Using FK-constraints in a DW is like wearing a bicycle helmet. If the ETL is designed correctly, you technically don't need them. That said, if I had a million dollars for every time I've seen bug-free ETL, I'd have zero dollars.
Until you're at a point where FK-constraints are causing performance issues, I say leave'em. Cleaning up referential integrity problems can be much harder than adding them from the get-go ;-)
There is a very good reason to create FK constraints in even read-only DW/DM. Yes, they are not really required from read-only DW itself point of view, if your ETL is bullet-proof, etc., etc. But guess what - the life doesn't stop at the loading data in DW. Most of the BI analytical/reporting tools are using information about your DW relationships to automatically build their model (for example SSAS Tabular model).
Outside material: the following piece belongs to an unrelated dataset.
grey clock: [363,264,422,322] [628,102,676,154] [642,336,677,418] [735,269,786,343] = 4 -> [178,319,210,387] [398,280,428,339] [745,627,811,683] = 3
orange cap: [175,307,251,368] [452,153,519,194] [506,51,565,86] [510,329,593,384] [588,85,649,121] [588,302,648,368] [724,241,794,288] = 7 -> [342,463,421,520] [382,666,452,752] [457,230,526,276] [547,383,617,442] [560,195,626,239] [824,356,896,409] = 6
In my humble opinion this alone outweighs the little overhead on dropping and recreating FK constraints during ETL process.
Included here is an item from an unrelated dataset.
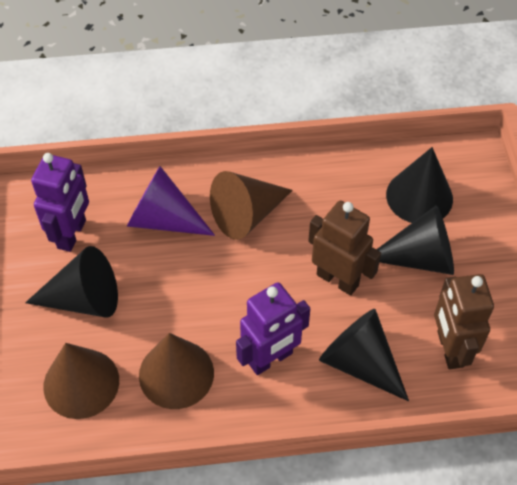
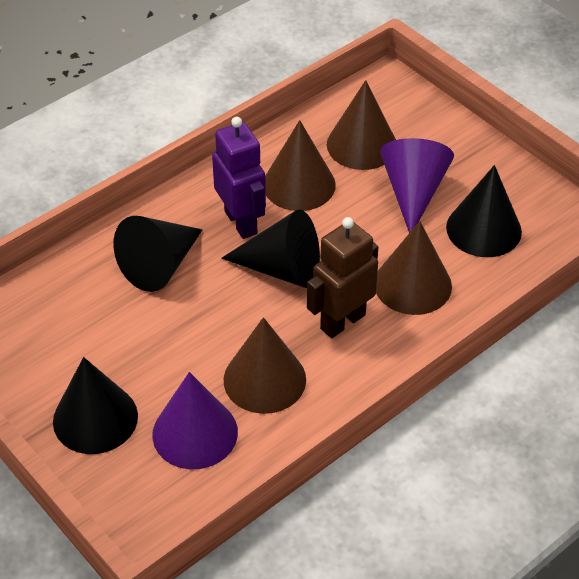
brown cone: [43,343,119,419] [139,333,214,409] [210,171,293,240] = 3 -> [224,317,306,414] [265,120,336,211] [327,80,396,170] [376,221,452,315] = 4
brown robot: [308,201,381,295] [434,274,494,369] = 2 -> [307,217,378,338] = 1
purple cone: [127,166,215,236] = 1 -> [152,372,238,469] [380,138,454,233] = 2
purple robot: [31,153,89,252] [236,282,310,375] = 2 -> [212,117,266,239] = 1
The reason for using a foreign key constraint in a data warehouse is the same as for any other database: to ensure data integrity.
It is also possible that query performance will benefit because foreign keys permit certain types of query rewrite that are not normally possible without them. Data integrity is still the main reason to use foreign keys however.
FK constraints work well in Kimball dimensional models on SQL Server.
Typically, your ETL will need to lookup into the dimension table (usually on the business key to handle slowly changing dimensions) to determine dimension surrogate IDs, and the dimension surrogate id is usually an identity, and the PK on the dimension is usually the dimension surrogate id, which is already an index (probably clustered).
Having RI at this point is not a huge of overhead with the writes, since it can also help catch ETL defects during development. Also, having the PK of the fact table being a combination of all the FKs can also help trap potential data modeling problems and double-loading.
It can actually reduce overhead on selects if you like to make general-use flattened views or table-valued functions of your star models. Because extra inner joins to dimensions are guaranteed to produce one and only one row, so the optimizer can use these constraints very effectively to eliminate the need to look up into the table. Without FK constraints, these lookups may have to be done to eliminate facts where the dimension does not exist.
The quesiton is clear, but "good practice" seems the wrong question.
"Could have FK's" ?
Foreign keys are a mechanism to preserve integrity constraints during database modifications.
If your DW is read-only (accumulating data sources without writing back), there is no need for FK's.
If your DW supports writes, integrity constaints typically need to be coordinated across the participating data sources by the ETL (rather, it's Store equivalent). This process may or may not rely on FK's in the database.
So the right question would be: do you need them.
(The only other reason I can think of would be documentation of relationship - however, this can be done on paper / in a separate document, too.)